There are an insane number of directions that future interactions between man and machine could go in, and virtual reality is one of them. Right now, virtual reality experiences are somewhat immersive when it comes to top-end equipment; drop $1,600 or so to get a decent gaming PC and professional headset, or about $900 for a Sony PlayStation 4 and PlayStation VR, and you may look down at mech controls and feel them in your hands instead of the controller you're actually holding. Playing something like EVE: Valkyrie, touring a house, or navigating the Grand Canyon in VR can trick your inner ear into thinking you've been tipped on your side, flipped upside down, or are staring down a massive chasm and urgently need to keep your balance to avoid falling to your death. Still, these experiences are not yet all they can be, but are already eating up massive amounts of data. Current networks realistically won't keep up as the technology continues to advance.
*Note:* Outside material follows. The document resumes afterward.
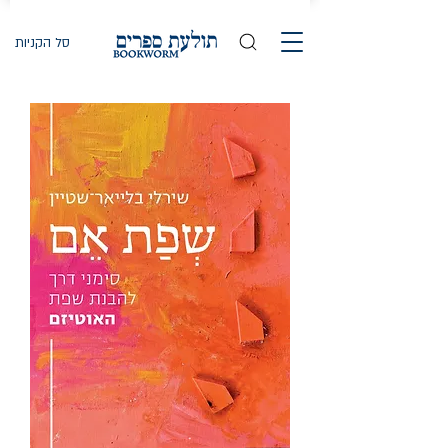
סל הקניות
Even on the mobile front, 4K phones can be popped into cheap headsets for a decent experience, Samsung is pushing their mid-quality Gear VR solution aggressively, and Google is set to launch their premium Daydream VR system in the very near future. All of these mobile VR experiences use apps and assets that take huge amounts of data to transfer, and even more to stream. While many carriers are working on rolling out 5G and dropping tests in the gigabit range, with some even hitting double digits, there's no telling how fast that technology will be when it's put to the real test and split between thousands of users in a given space. This means, for now, we are left waiting to see how much wiggle room mobile VR has in regards to network speed and strength. This factor may indeed affect the short-term and even long-term growth of mobile VR.
When it comes to current networks, land-based networks beyond the mythical 1 gigabit per second are rarely seen, and often quite costly. Google Fiber could, of course, fix this by offering faster packages in the future or simply lighting a fire under local telecoms, but both approaches will take time and money. Mobile network users, even with all of the bells and whistles that some networks are testing and rolling out like MIMO upgrades and three-channel carrier aggregation can't quite exceed that magical number, and 5G tests blowing through the gigabit barrier, as mentioned above, could end up amounting to a small performance bump per user in the end. One of the big barriers to better networks that we're currently facing is regulators; laws limiting spectrum usage in mobile networks, laws meant to prevent interference, and even old laws that were either written with only traditional telecoms in mind or were written in their favor for more local reasons all either blatantly or potentially stand in the way of network operators dramatically enhancing and overhauling their current networks.
Even without those laws in the mix, however, it takes time to develop and deploy network technology, but the tech behind VR is advancing fast. The PlayStation 4 already has a 4K version with extra processing oomph, and NVIDIA recently released a new series of video cards based on a new architecture that can push all but the most demanding games at frame rates in excess of 100 frames per second, more than enough to create hyper-immersive VR at high resolutions, which means more data going in and out. Advancements like eye-tracking, new control mechanisms, and VR sickness prevention measures like Microsoft's SparseLight VR all push more data input and output. Naturally, these are going to go hand in hand with new types of VR media and interactive experiences, there are going to be more advancements, and more of the advancements only available on fixed solutions will be making their way to mobile as phones get more and more powerful with each iteration of major manufacturers' processor tech. This all adds up to what looks like a VR scene that's going to advance faster than the networks that support it, and unless that isn't the case, VR's growth and adoption could be hurt by it.